COVID-19 and weather
Numerous research studies have extensively examined the correlations between weather conditions and COVID-19. For example, Ganslmeier et al. 30 conducted an analysis using a comprehensive dataset. In a separate study, Majumder et al. 31 performed a meta-analysis. The results highlighted a notable correlation between temperature, humidity, and wind speed and both the death rate and incidence of COVID-19. In a similar study, McClymont et al. 32 conducted an analysis of 23 articles after a rigorous selection process. The researchers found that temperature and humidity were frequently reported as a significant factor in many studies.

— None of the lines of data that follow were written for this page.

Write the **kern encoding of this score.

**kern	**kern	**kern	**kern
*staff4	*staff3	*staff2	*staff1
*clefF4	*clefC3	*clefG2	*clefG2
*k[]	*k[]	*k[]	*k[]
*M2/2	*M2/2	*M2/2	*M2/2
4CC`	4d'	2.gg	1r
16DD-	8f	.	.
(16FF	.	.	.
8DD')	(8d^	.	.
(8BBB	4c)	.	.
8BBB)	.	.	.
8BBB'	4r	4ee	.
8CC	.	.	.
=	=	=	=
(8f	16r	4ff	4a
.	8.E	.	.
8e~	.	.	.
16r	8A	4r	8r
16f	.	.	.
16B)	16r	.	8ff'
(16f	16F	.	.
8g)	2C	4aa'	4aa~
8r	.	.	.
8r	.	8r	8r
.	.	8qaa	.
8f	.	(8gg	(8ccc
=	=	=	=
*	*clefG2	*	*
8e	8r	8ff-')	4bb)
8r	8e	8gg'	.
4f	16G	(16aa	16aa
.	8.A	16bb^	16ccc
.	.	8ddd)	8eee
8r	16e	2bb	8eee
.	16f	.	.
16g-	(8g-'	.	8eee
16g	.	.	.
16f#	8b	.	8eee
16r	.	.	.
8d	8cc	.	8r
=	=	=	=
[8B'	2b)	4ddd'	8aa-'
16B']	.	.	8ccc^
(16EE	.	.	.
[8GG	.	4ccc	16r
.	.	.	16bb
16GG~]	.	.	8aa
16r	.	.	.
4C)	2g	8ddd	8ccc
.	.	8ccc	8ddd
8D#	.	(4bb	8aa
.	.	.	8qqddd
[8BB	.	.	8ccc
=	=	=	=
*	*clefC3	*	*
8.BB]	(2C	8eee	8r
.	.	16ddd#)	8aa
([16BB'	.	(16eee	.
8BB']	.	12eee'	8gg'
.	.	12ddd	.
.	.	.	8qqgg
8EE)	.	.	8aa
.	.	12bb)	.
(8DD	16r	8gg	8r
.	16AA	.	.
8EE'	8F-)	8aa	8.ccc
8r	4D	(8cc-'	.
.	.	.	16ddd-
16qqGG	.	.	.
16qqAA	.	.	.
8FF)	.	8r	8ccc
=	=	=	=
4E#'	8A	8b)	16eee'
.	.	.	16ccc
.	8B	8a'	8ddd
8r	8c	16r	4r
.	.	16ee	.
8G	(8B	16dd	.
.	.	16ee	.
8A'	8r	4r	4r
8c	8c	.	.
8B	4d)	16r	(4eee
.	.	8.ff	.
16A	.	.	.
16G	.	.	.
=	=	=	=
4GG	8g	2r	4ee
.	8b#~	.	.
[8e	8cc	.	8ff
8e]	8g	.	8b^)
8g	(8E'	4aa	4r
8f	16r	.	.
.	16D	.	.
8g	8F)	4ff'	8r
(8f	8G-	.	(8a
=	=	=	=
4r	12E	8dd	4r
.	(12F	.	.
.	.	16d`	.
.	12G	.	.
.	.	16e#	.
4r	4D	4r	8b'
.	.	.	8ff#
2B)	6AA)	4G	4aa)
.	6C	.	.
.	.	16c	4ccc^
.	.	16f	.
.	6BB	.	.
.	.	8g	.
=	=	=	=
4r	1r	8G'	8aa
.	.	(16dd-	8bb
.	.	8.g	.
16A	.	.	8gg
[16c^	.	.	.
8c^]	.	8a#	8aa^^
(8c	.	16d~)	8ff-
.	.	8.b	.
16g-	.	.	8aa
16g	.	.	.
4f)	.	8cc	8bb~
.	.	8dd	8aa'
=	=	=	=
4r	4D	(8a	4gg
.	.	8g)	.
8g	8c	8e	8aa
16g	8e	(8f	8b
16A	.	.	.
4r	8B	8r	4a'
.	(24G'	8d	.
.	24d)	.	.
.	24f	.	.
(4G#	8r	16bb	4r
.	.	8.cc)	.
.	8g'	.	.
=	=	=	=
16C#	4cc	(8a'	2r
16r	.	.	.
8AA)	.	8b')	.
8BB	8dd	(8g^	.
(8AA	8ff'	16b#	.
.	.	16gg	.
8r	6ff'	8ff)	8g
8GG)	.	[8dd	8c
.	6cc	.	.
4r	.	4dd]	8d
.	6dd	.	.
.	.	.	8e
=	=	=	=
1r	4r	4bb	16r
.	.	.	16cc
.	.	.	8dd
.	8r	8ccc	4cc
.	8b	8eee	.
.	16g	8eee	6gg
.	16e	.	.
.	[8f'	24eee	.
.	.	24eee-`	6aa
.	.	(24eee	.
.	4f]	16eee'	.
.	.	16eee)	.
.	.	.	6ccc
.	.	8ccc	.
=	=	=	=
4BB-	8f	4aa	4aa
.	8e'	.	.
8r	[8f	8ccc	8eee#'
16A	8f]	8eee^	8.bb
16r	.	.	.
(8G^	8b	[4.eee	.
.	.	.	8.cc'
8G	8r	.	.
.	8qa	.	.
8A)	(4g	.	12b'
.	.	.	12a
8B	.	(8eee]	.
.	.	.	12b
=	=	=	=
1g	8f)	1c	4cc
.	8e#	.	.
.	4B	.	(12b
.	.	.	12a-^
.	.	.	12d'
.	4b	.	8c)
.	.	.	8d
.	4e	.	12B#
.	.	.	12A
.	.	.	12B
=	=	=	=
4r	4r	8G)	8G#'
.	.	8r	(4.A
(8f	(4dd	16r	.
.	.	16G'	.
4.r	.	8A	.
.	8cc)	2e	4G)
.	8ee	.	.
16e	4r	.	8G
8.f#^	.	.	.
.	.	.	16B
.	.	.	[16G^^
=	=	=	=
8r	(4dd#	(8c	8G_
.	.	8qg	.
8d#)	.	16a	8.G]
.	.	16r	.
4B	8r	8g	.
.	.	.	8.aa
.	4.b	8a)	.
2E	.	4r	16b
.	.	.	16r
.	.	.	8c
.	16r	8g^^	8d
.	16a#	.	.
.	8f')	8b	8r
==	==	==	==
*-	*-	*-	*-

EDE can be used to analyze data and identify potential correlations that may require further in-depth analysis. For example, if the user wants to examine correlations between weather and COVID-19 in France, they can retrieve data from different sources.27,33 With the EDE Datastore interface, this data can be effortlessly integrated. To do this, the original data undergoes preprocessing, during which it is transformed according to geocoding standards such as NUTS. This transformation utilizes data processing resources available from the EDE Data Store. The integrated data can then be seamlessly incorporated into the platform. The data in this example is at the department level (NUTS3), and users can select the aggregation function for each indicator to move to higher levels such as region or country. Finally, users have the flexibility to choose the specific indicators they wish to track. Figure 11 showcases how EDE enables the comparison of weather data and COVID-19 in France during the third wave of the pandemic to identify potential correlations. It allows an analysis of variables like temperature, humidity, and wind speed in relation to the incidence rate or any other chosen indicator across different geographic regions and over time. The left-hand map in Figure 11 displays the maximum humidity recorded, while the right-hand map shows the incidence rate. Visualization of the weather (humidity max) and COVID-19 indicators (incidence rate) during the third wave of the pandemic in France. (a) 2021-03-07. (b) 2021-03-22.

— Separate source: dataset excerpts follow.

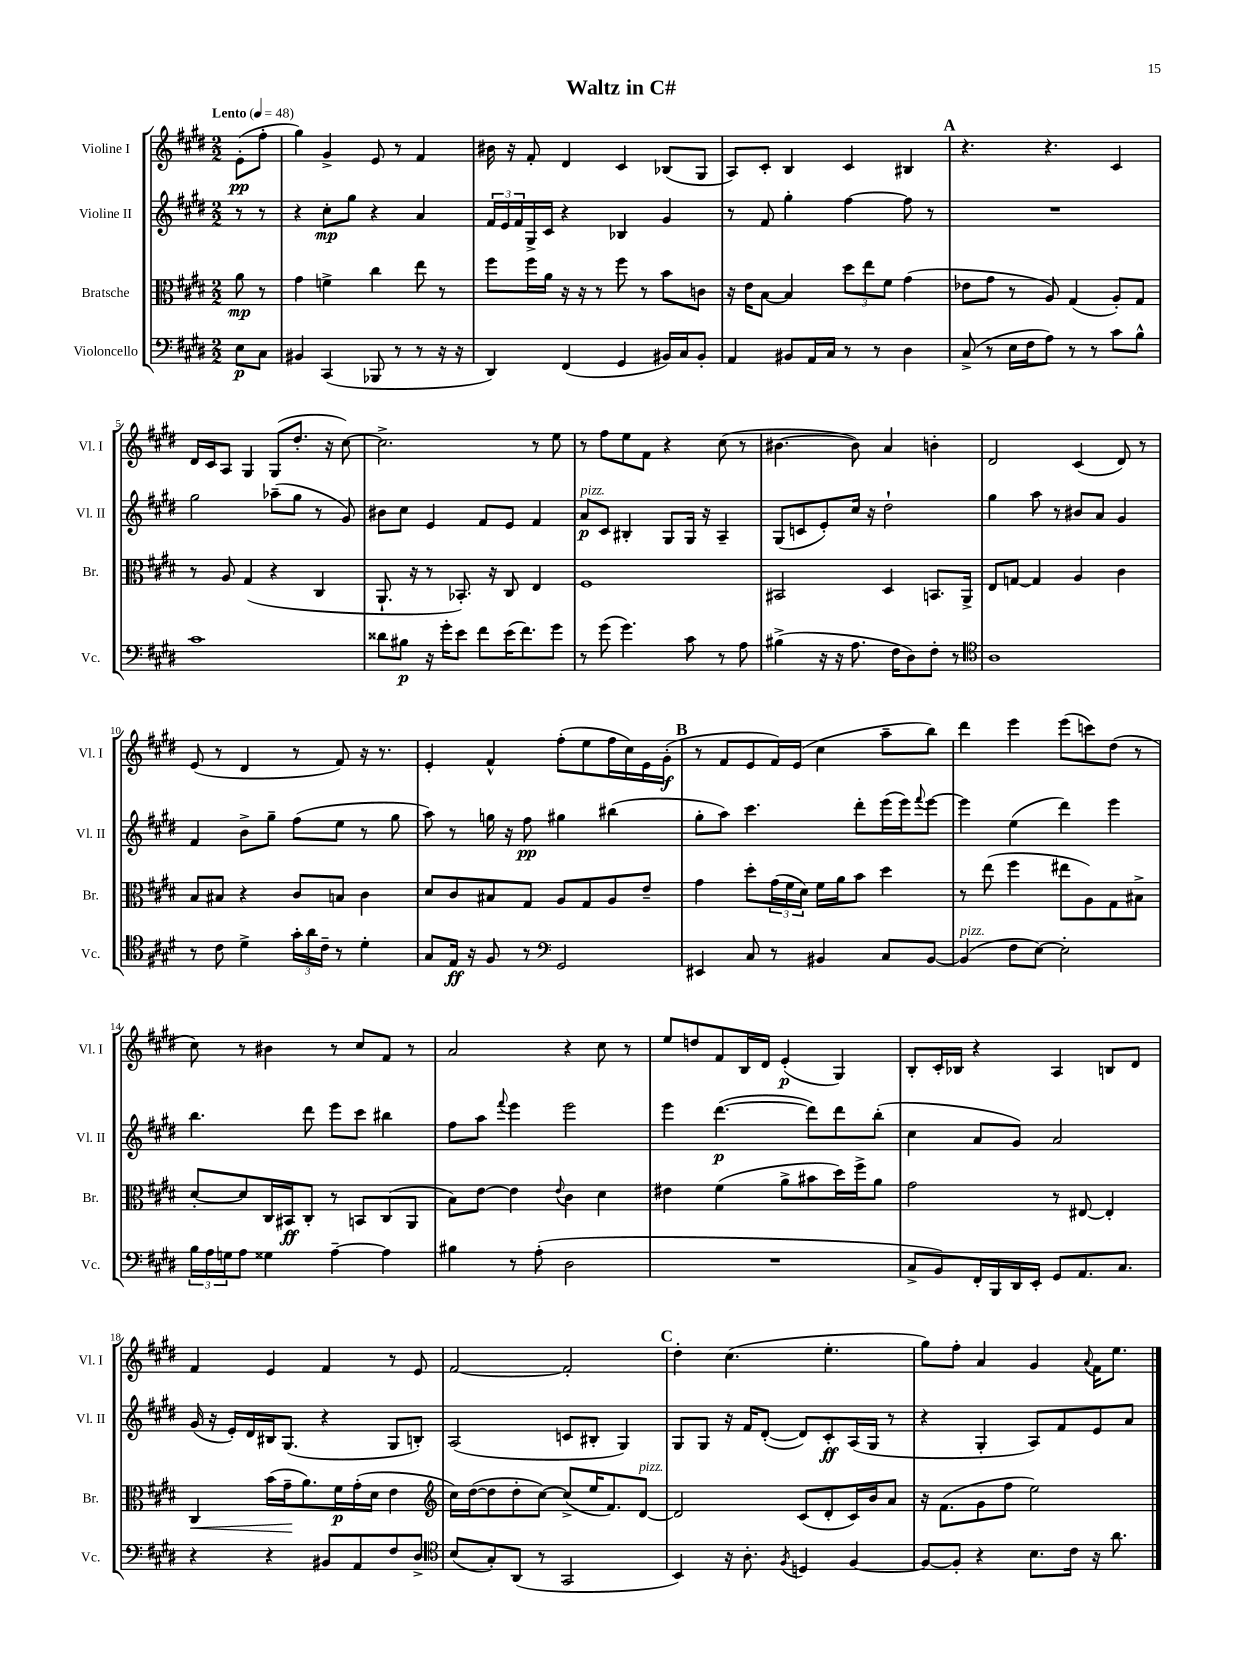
\header { title = "Waltz in C#" }
<<
\new StaffGroup <<
\new Staff = "s0" \with { instrumentName = "Violine I" shortInstrumentName = "Vl. I" } {
    \clef treble \key e \major \numericTimeSignature \time 2/2 \partial 4 \tempo "Lento" 4 = 48
    e'8-.\pp( fis''8-. |
    gis''4) gis'4-> e'8 r8 fis'4 |
    bis'16 r16 fis'8-. dis'4 cis'4 bes8( gis8 |
    a8) cis'8-. b4 cis'4 bis4 |
    \mark \markup { \bold "A" } r4. r4. cis'4 |
    dis'16 cis'16 a8 gis4 gis8( dis''8.-. r16 cis''8~) |
    cis''2.-> r8 e''8 |
    r8 fis''8 e''8 fis'8 r4 cis''8( r8 |
    bis'4.~ bis'8) a'4 b'4-. |
    dis'2 cis'4( dis'8) r8 |
    e'8( r8 dis'4 r8 fis'8) r16 r8. |
    e'4-. fis'4-^ fis''8-.( e''8 fis''16 cis''16) e'16 gis'16-.\f( |
    \mark \markup { \bold "B" } r8 fis'8 e'8 fis'16) e'16( cis''4 a''8-- b''8) |
    dis'''4 e'''4 e'''8( c'''8) dis''8( r8 |
    cis''8) r8 bis'4 r8 cis''8 fis'8 r8 |
    a'2 r4 cis''8 r8 |
    e''8 d''8 fis'8 b16 dis'16 e'4-.\p( gis4) |
    b8-. cis'16-. bes16 r4 a4 b8 dis'8 |
    fis'4 e'4 fis'4 r8 e'8 |
    fis'2~ fis'2-. |
    \mark \markup { \bold "C" } dis''4-. cis''4.( e''4.-. |
    gis''8) fis''8-. a'4 gis'4 \appoggiatura { a'8 } fis'16 e''8. \bar "|." |
}
\new Staff = "s1" \with { instrumentName = "Violine II" shortInstrumentName = "Vl. II" } {
    \clef treble \key e \major \numericTimeSignature \time 2/2 \partial 4
    r8 r8 |
    r4 cis''8-.\mp gis''8 r4 a'4 |
    \tuplet 3/2 { fis'16 e'16 fis'16 } gis16-> cis'16 r4 bes4 gis'4 |
    r8 fis'8 gis''4-. fis''4~ fis''8 r8 |
    \mark \markup { \bold "A" } R1 |
    gis''2 aes''8--( gis''8 r8 gis'8) |
    bis'8 cis''8 e'4 fis'8 e'8 fis'4 |
    a'8\p^\markup { \italic "pizz." } cis'8 bis4-. gis8 gis16 r16 a4-- |
    gis8( c'8 e'8-.) cis''16 r16 dis''2-! |
    gis''4 a''8 r8 bis'8 a'8 gis'4 |
    fis'4 b'8-> gis''8-- fis''8( e''8 r8 gis''8 |
    a''8) r8 g''16 r16 fis''8\pp gis''4 bis''4( |
    \mark \markup { \bold "B" } gis''8-. a''8) cis'''4. dis'''8-. e'''16( e'''16) \appoggiatura { fis'''8 } e'''8~ |
    e'''4 e''4( dis'''4) e'''4 |
    b''4. dis'''8 e'''8 cis'''8 bis''4 |
    fis''8 a''8 \appoggiatura { fis'''8 } e'''4 e'''2 |
    e'''4 dis'''4.~\p( dis'''8) dis'''8 b''8-.( |
    cis''4 a'8 gis'8) a'2 |
    gis'16( r16 e'16-.) dis'16 bis16 gis8.( r4 gis8 b8-.) |
    a2( c'8 bis8-. gis4) |
    \mark \markup { \bold "C" } gis8 gis8 r16 fis'16 dis'8~-.( dis'8) cis'8-.\ff a16( gis16 r8 |
    r4 gis4-. a8) fis'8 e'8 a'8 \bar "|." |
}
\new Staff = "s2" \with { instrumentName = "Bratsche" shortInstrumentName = "Br." } {
    \clef alto \key e \major \numericTimeSignature \time 2/2 \partial 4
    a'8\mp r8 |
    gis'4 f'4-> cis''4 e''8 r8 |
    fis''8 fis''16 a'16 r16 r16 r8 fis''8 r8 b'8 c'8 |
    r16 e'16 b8~ b4 \tuplet 3/2 { dis''8 e''8 fis'8 } gis'4( |
    \mark \markup { \bold "A" } ees'8 gis'8 r8 a8) gis4( a8-.) gis8 |
    r8 a8 gis4( r4 cis4 |
    a,8.-! r16 r8 bes,8.-.) r16 cis8 e4 |
    fis1 |
    bis,2 dis4 b,8. a,16-> |
    e8 g8~ g4 a4 cis'4 |
    b8 bis8 r4 cis'8 b8 cis'4 |
    dis'8 cis'8 bis8 gis8 a8 gis8 a8 e'8-- |
    \mark \markup { \bold "B" } gis'4 dis''8-. \tuplet 3/2 { gis'16( fis'16 dis'16) } fis'16 a'16 b'8 dis''4 |
    r8 e''8( fis''4 eis''8 a8) gis8 bis8-> |
    dis'8~-. dis'8 cis16 bis,16\ff cis8-. r8 b,8 cis8( a,8 |
    b8) e'8~ e'4 \appoggiatura { e'8 } cis'4 dis'4 |
    eis'4 fis'4( a'8-> bis'8 dis''16) fis''16-> a'8 |
    gis'2 r8 eis8~ eis4-. |
    cis4\< b'16( gis'16--\! a'8.) fis'16\p gis'16-.( dis'16 e'4 |
    \clef treble cis''16) dis''16~( dis''8 dis''8-. cis''8~) cis''8->( e''16 fis'8.) dis'8~^\markup { \italic "pizz." } |
    \mark \markup { \bold "C" } dis'2 cis'8( dis'8-. cis'16) b'16 a'8 |
    r16 fis'8.( gis'8 fis''8 e''2) \bar "|." |
}
\new Staff = "s3" \with { instrumentName = "Violoncello" shortInstrumentName = "Vc." } {
    \clef bass \key e \major \numericTimeSignature \time 2/2 \partial 4
    e8\p cis8 |
    bis,4 cis,4( bes,,8 r8 r8 r16 r16 |
    dis,4) fis,4( gis,4 bis,16) cis16 bis,8-. |
    a,4 bis,8 a,16 cis16 r8 r8 dis4 |
    \mark \markup { \bold "A" } cis8->( r8 e16 fis16 a8) r8 r8 cis'8 b8-^ |
    cis'1 |
    disis'8 bis8\p r16 gis'16-. e'8 fis'8 e'16( fis'8.) gis'8 |
    r8 gis'8( gis'4.) cis'8 r8 a8 |
    bis4->( r16 r16 a8. fis16 dis8) fis8-. r8 |
    \clef tenor a1 |
    r8 cis'8 dis'4-> \tuplet 3/2 { gis'16-. a'16 cis'16-- } r8 dis'4-. |
    gis8 e16\ff r16 fis8 r8 \clef bass gis,2 |
    \mark \markup { \bold "B" } eis,4 cis8 r8 bis,4 cis8 bis,8~ |
    bis,4^\markup { \italic "pizz." }( fis8 e8~) e2-. |
    \tuplet 3/2 { b16 a16 g16 } a8 gisis4 a4~-- a4 |
    bis4 r8 a8-.( dis2 |
    R1 |
    cis8-> b,8) fis,16-. b,,16 dis,16 e,16-. gis,8 a,8. cis8. |
    r4 r4 bis,8 a,8 fis8 dis8-> |
    \clef tenor b8( gis8-.) a,8( r8 gis,2 |
    \mark \markup { \bold "C" } b,4) r16 a8.-. \acciaccatura { fis8 } d4 fis4~ |
    fis8~ fis8-. r4 b8. cis'16 r16 a'8. \bar "|." |
}
>>
>>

This second use case illustrates the usefulness of importing data to explore and observe possible correlations. These observations can then lead to a more in-depth and optimized data analysis by allowing the appropriate approach to be selected.
Conclusion
Epid Data Explorer is a flexible data visualization platform that lets users explore and compare spatio-temporal datasets. The system’s architecture has been designed to be able to import and compare any private dataset with public datasets in a secure and simplified manner. As for the visualization tool, it has been designed to enable the detailed exploration of data, as well as the comparison of different indicators. The visualization is interactive: the user can browse the maps, select the date or period of interest, as well as easily change indicators or even datasets. All the visualization functions are available simultaneously in a single window. EDE can be an excellent tool to support epidemiologists, researchers and healthcare professionals in monitoring infectious diseases or even generating new hypotheses based on their findings when exploring new data.